In a shocking revelation, Fuzzland has disclosed that a former employee orchestrated a $2 million exploit targeting Bedrock’s UniBTC protocol. Utilizing insider access and malware, the attacker managed to breach the system, leading to substantial financial losses for the company.
According to Fuzzland’s transparency report, the malicious actions occurred in September 2024. The assailant, leveraging social engineering tactics alongside advanced persistent threat techniques, executed a well-planned attack. Details have emerged that the attacker exploited vulnerabilities discussed during an emergency response call, demonstrating the severe impact of internal communications on cybersecurity.
Inserting malicious code into engineering workstations, the ex-employee created backdoors that remained undetected for weeks. This secrecy allowed the hacker to gather sensitive information and take advantage of a previously flagged vulnerability documented in a Dedaub report.
Despite having identified the vulnerability before the exploit, Fuzzland admitted that it was deprioritized due to false positive noise. As a result, they are taking serious measures to rectify the situation. Fuzzland has since compensated Bedrock for the damages and initiated a joint investigation with the security firm, ZeroShadow.

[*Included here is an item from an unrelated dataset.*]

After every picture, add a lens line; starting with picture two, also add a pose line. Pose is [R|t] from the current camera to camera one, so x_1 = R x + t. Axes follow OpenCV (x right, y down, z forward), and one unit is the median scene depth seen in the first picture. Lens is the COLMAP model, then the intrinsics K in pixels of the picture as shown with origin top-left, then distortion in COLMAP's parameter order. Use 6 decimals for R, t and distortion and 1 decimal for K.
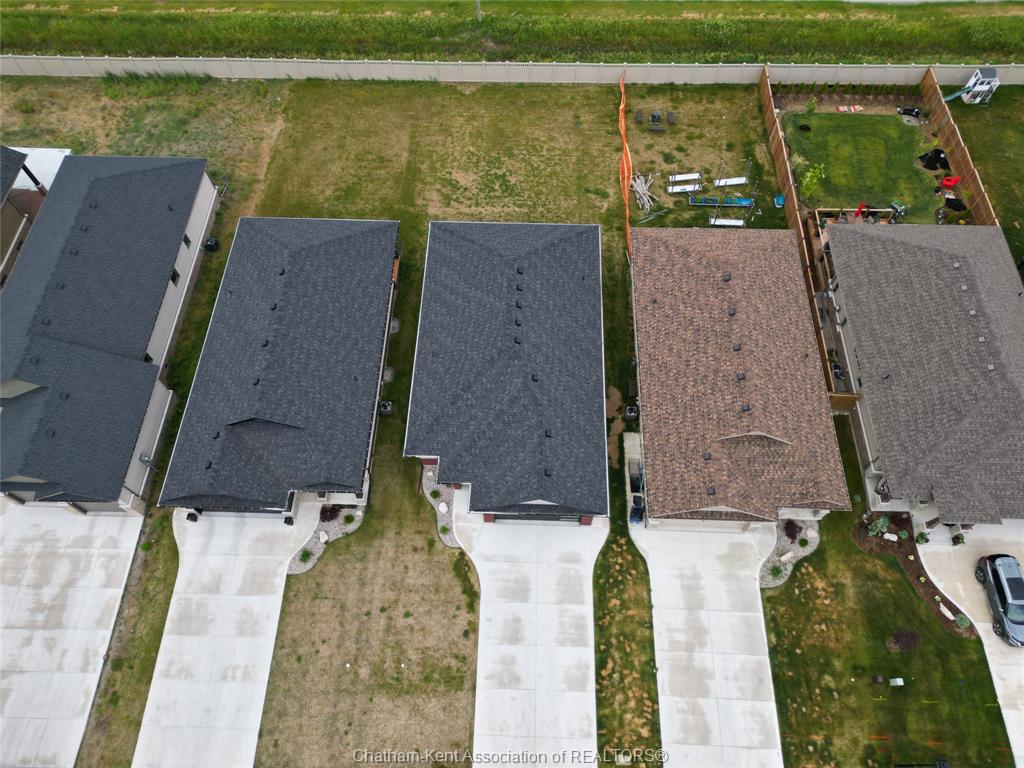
lens RADIAL K [[715.3, 0, 513.4], [0, 715.3, 386.4], [0, 0, 1]] dist [0.063069, -0.053939]
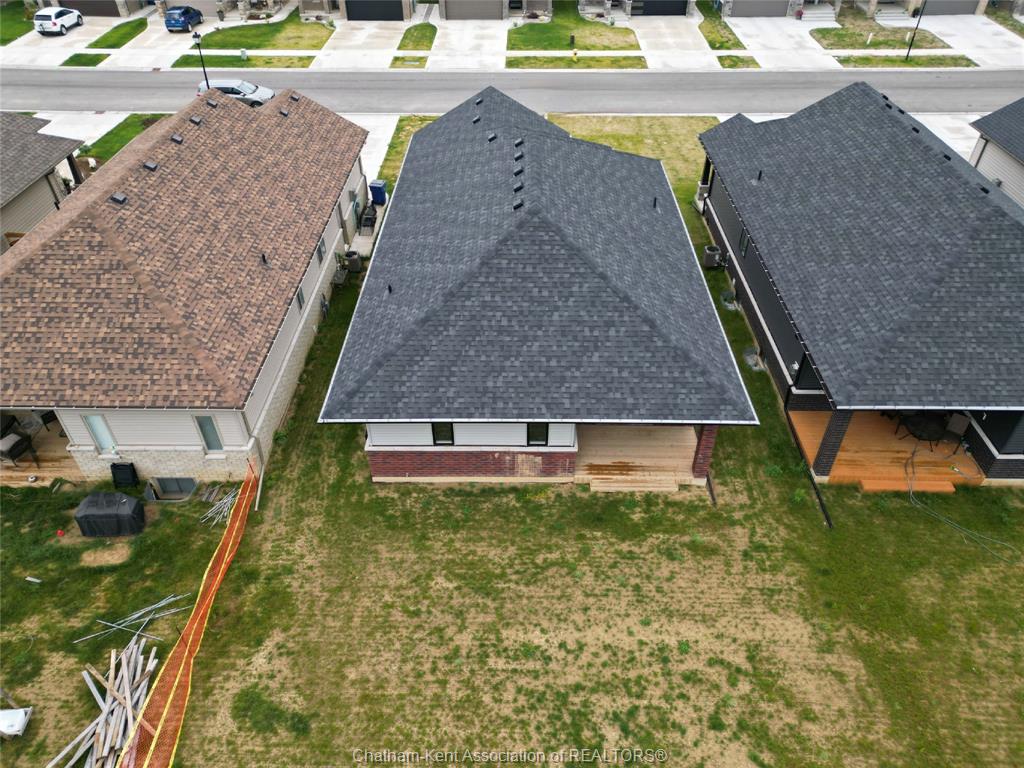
lens RADIAL K [[715.3, 0, 515.2], [0, 715.3, 381.8], [0, 0, 1]] dist [0.063069, -0.053939]
pose [[-0.999666, 0.024061, -0.009395, 0.019947], [-0.013574, -0.179893, 0.983593, -0.725856], [0.021976, 0.983392, 0.180159, 1.091093]]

Furthermore, Fuzzland has engaged with law enforcement agencies, including the FBI and Chinese authorities, to bolster security protocols and ensure that the incident does not recur. They are collaborating with industry experts from Seal 911 and SlowMist to enhance security measures across the board.
While the exploit led to a $2 million drain from Bedrock’s decentralized exchange pools, it is noteworthy that, according to Fuzzland, no client or customer data was compromised during the incident. The breach was confined to a separate internal environment, which mitigated broader risks.

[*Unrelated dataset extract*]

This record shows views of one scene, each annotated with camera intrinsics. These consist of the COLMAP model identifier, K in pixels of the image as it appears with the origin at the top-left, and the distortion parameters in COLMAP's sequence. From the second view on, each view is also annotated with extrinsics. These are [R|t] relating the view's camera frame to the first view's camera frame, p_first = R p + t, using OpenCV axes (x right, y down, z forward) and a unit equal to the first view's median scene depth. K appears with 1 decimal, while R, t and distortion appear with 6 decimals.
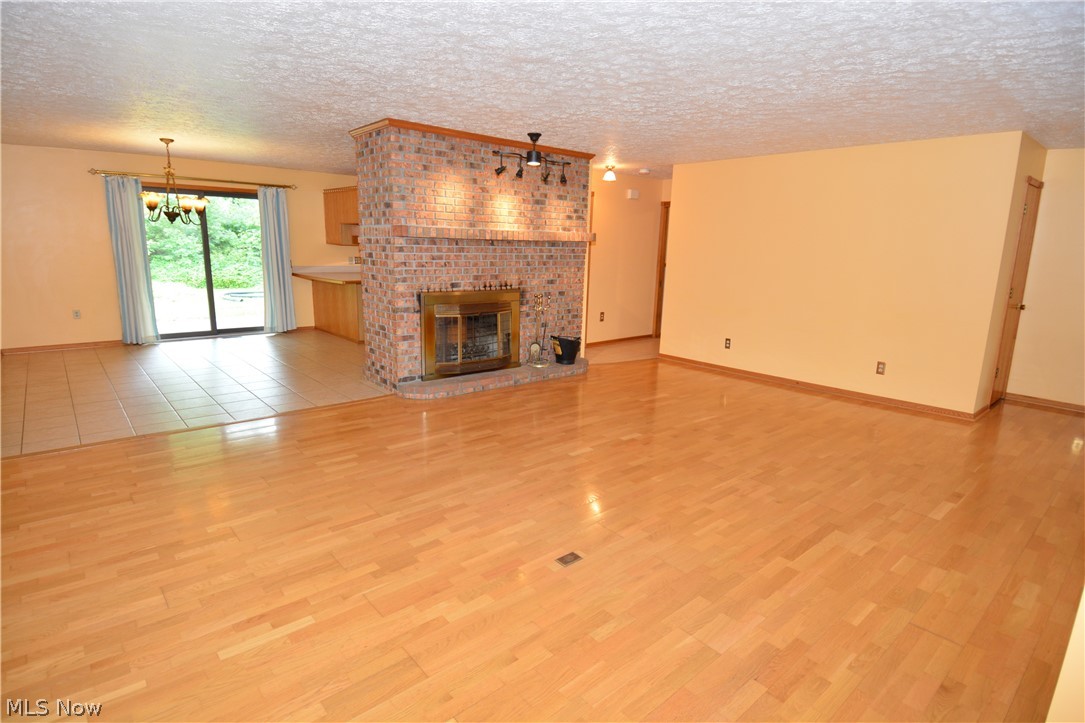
lens RADIAL K [[564.1, 0, 538.0], [0, 564.1, 362.1], [0, 0, 1]] dist [0.029435, 0.000208]
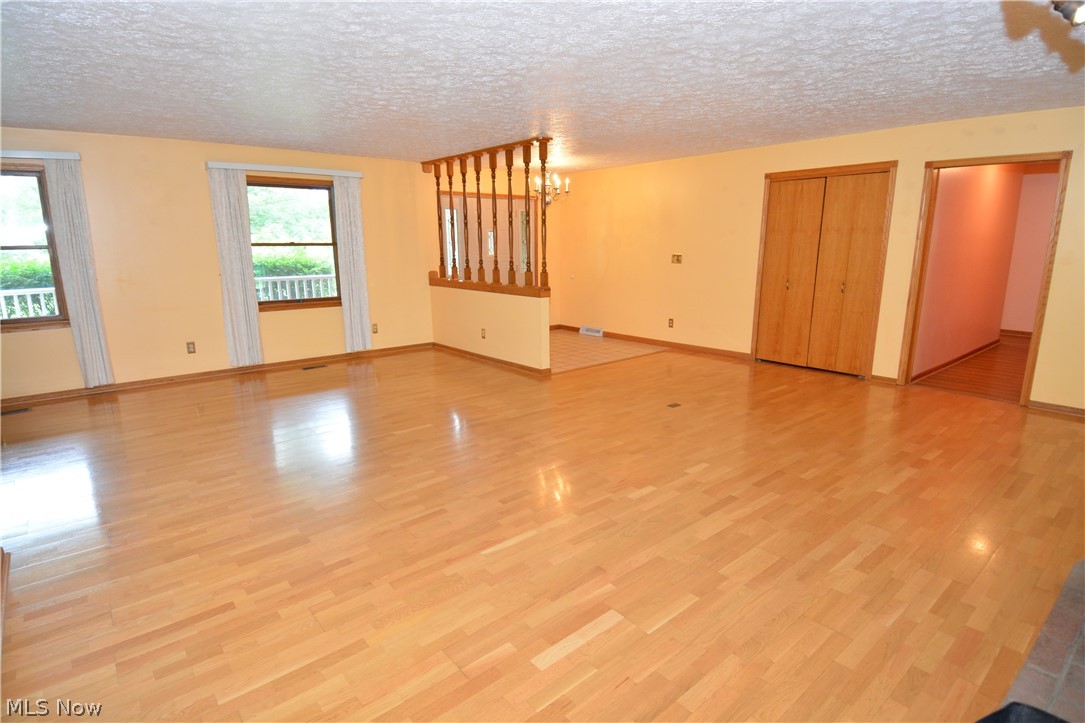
lens RADIAL K [[564.1, 0, 538.0], [0, 564.1, 362.1], [0, 0, 1]] dist [0.029435, 0.000208]
pose [[-0.999711, -0.020676, 0.012289, 0.324545], [-0.013923, 0.914072, 0.405313, -0.363358], [-0.019614, 0.405024, -0.914096, 1.769385]]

After the incident, Bedrock observed a curious increase in its Total Value Locked (TVL), which surged from $240 million in September 2024 to an impressive $535 million by June 2025. This demonstrates resilience in the face of adversity as they continue to offer their multi-asset liquid restaking protocol, which includes innovative products like UniBTC, UniETH, and UnilOTX.

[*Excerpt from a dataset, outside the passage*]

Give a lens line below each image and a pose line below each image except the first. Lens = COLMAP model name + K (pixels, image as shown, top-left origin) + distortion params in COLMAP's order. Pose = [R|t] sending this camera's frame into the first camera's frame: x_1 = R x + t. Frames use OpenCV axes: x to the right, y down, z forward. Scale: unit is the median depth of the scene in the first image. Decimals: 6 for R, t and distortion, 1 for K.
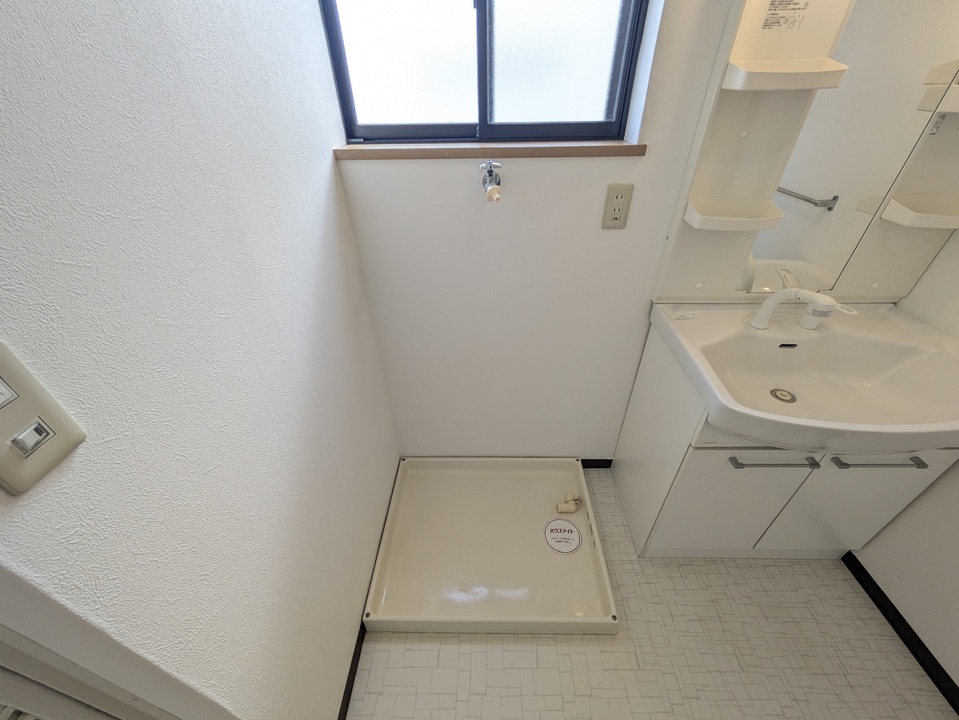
lens RADIAL K [[380.6, 0, 478.4], [0, 380.6, 357.8], [0, 0, 1]] dist [0.000591, 0.000909]
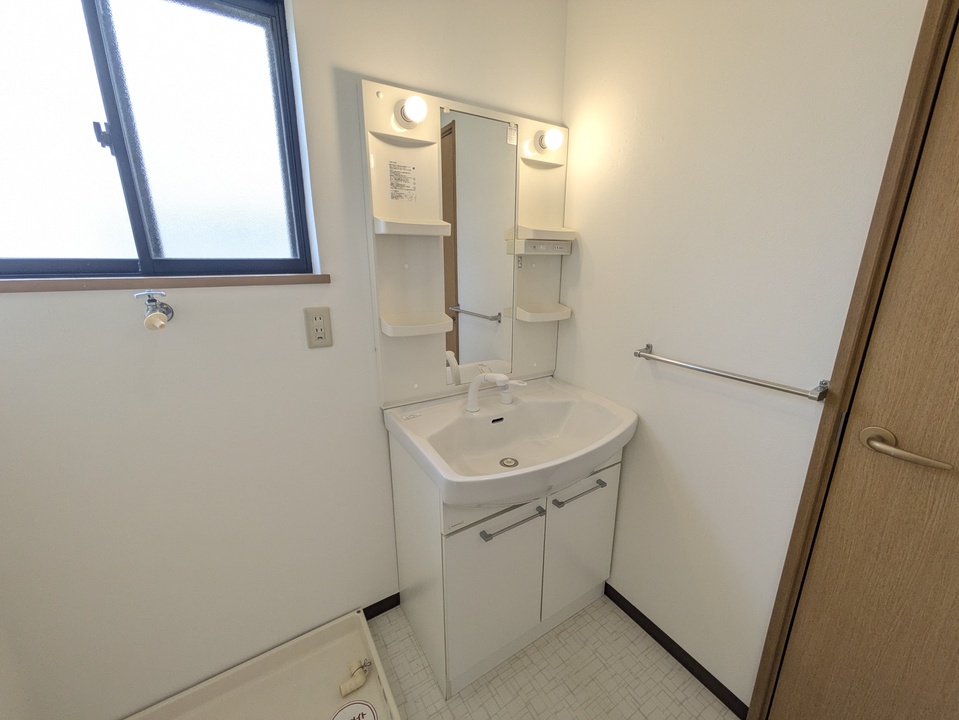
lens RADIAL K [[380.6, 0, 482.2], [0, 380.6, 357.3], [0, 0, 1]] dist [0.000591, 0.000909]
pose [[0.835558, -0.123447, 0.535354, 0.152611], [0.308834, 0.911439, -0.271846, 0.098492], [-0.454384, 0.392478, 0.799685, -0.018604]]
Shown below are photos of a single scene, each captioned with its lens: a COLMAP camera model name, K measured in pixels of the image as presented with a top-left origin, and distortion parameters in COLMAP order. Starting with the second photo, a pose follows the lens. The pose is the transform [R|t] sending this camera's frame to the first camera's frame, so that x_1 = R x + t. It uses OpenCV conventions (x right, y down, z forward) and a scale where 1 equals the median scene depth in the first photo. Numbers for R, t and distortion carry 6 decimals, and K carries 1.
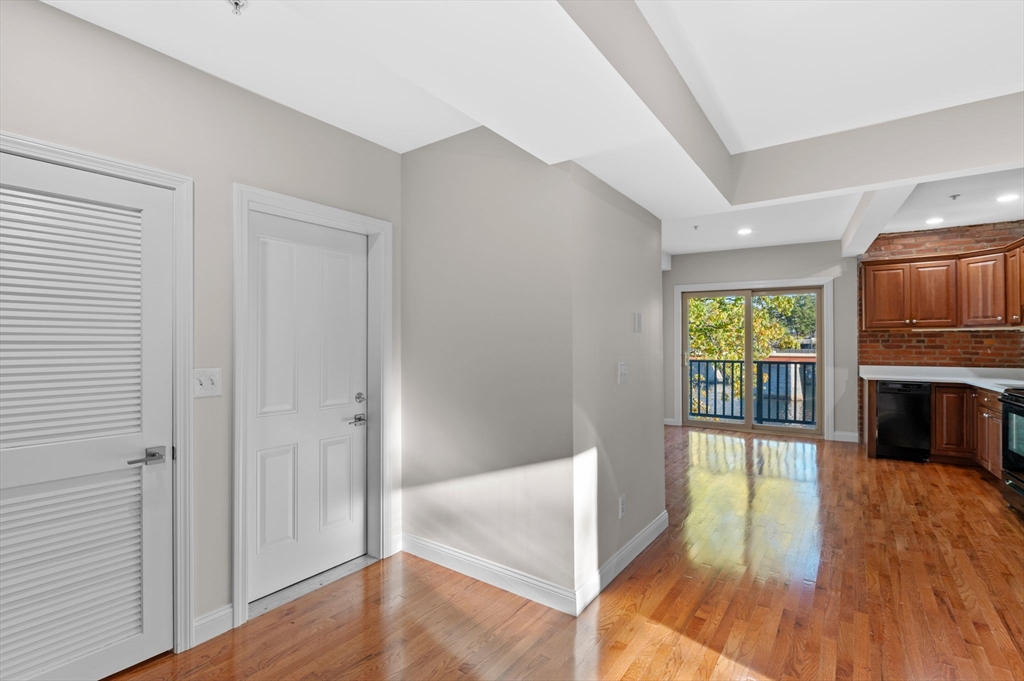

This incident comes amid a surge in cyberattacks within the cryptocurrency domain. Recent findings indicate that hackers have currently stolen over $2.1 billion in crypto in 2025 alone, with a notable shift towards social engineering schemes. The rise of phishing attacks and wallet compromises highlights the evolving strategies employed by malicious actors in an ever-changing cybersecurity landscape.
As security firms like CertiK report increasing losses due to these schemes, the necessity for robust cybersecurity measures is more important than ever. Fuzzland’s case serves as a reminder for companies to prioritize security and continuously adapt to emerging threats.